Palmira de Sousa, carquejeira das Fontainhas, teve de desembolsar os vinte e
cinco tostões da multa de pé descalço que a lei estipulava, brutal penalização
para quem apurava esse exacto valor por um extenuante carreto de carqueja.
No jogo do gato e do rato, outras ocasiões houve
mais afortunadas: «Levávamos o calçado na mão. Se aparecia o polícia, botava-se
ao chão e, quando se chegava à beira dele, já íamos calçadas». Valiam outros
expedientes: peúgas desirmanadas enfiadas nos pés, sapatilhas com dedos de
fora, chinelos sem solaria, enfim, compromissos entre o meio descalças e o meio
calçadas, para escapar à multa e não atrapalhar a andadura: «Descalças,
fazia-se melhor o serviço».
Às tantas, os polícias também faziam vista grossa,
condoídos ou para evitar trabalho, aborrecimento, burocracia. Mas,
ciclicamente, erguiam-se marés persecutórias, limitantes da circulação das
carquejeiras, sobretudo pela Baixa, para não incomodar os olhos, o comércio.

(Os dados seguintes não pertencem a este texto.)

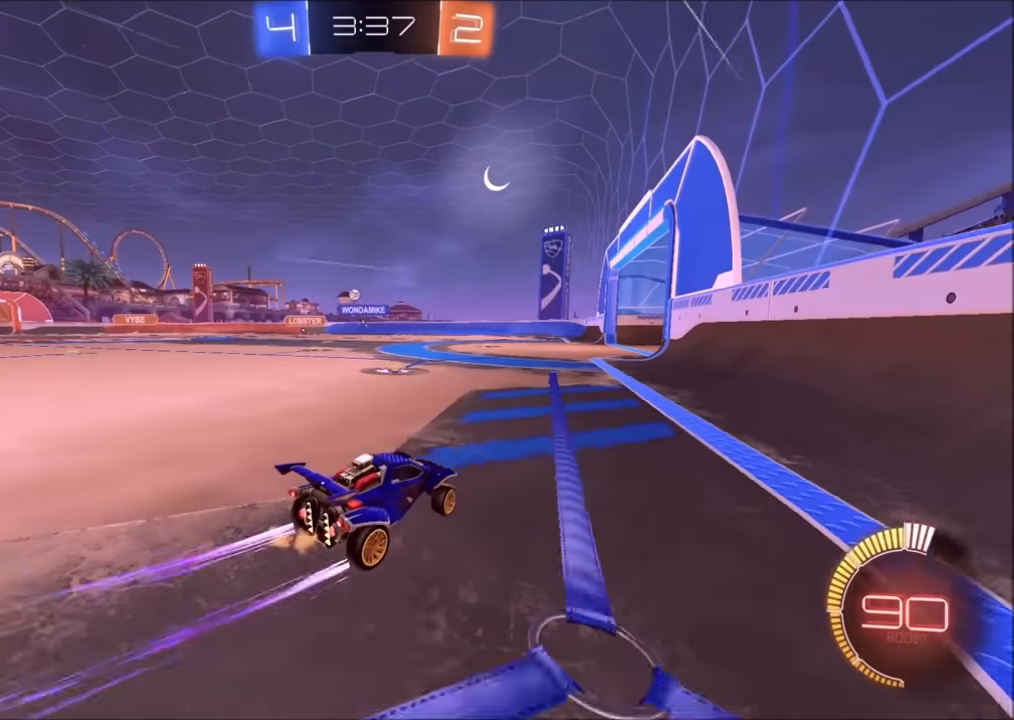
{"buttons": ["CROSS", "R2"], "left_stick": "down", "right_stick": "center", "events": [[183, "left_stick", "up-left"], [233, "CROSS", "down"], [250, "L1", "down"], [283, "CROSS", "up"], [350, "CROSS", "down"], [400, "L1", "up"], [483, "left_stick", "down"]]}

Pintura de Abel Salazar, vulto clandestino a
esgueirar-se na bruma, a mirrar ao sol impiedoso do Verão, assombração
desmedida a assustar a noite, a chapinhar sob o peso da chuva no molho, Palmira
de Sousa carquejou os fornos, as
fornalhas, os «lumes caseiros» do Porto, durante quase cinquenta anos.
Nasceu na freguesia da Sé em 1912, com sete meses:
«Parecia um gatinho esfolado». Sobreviveu ao parto prematuro, às privações da
infância, adormecida pela «chucha de farrapo, com um bocado de pão e açúcar por
dentro», perto a boneca de trapos, «uma mona com olhos feitos a lápis». Na
escola, aprendeu a fugir: «Não queria estar presa». E cedo começou a andar com
a mãe na carqueja: «Aos 10 anos, já acartava molhinhos, para ajudar».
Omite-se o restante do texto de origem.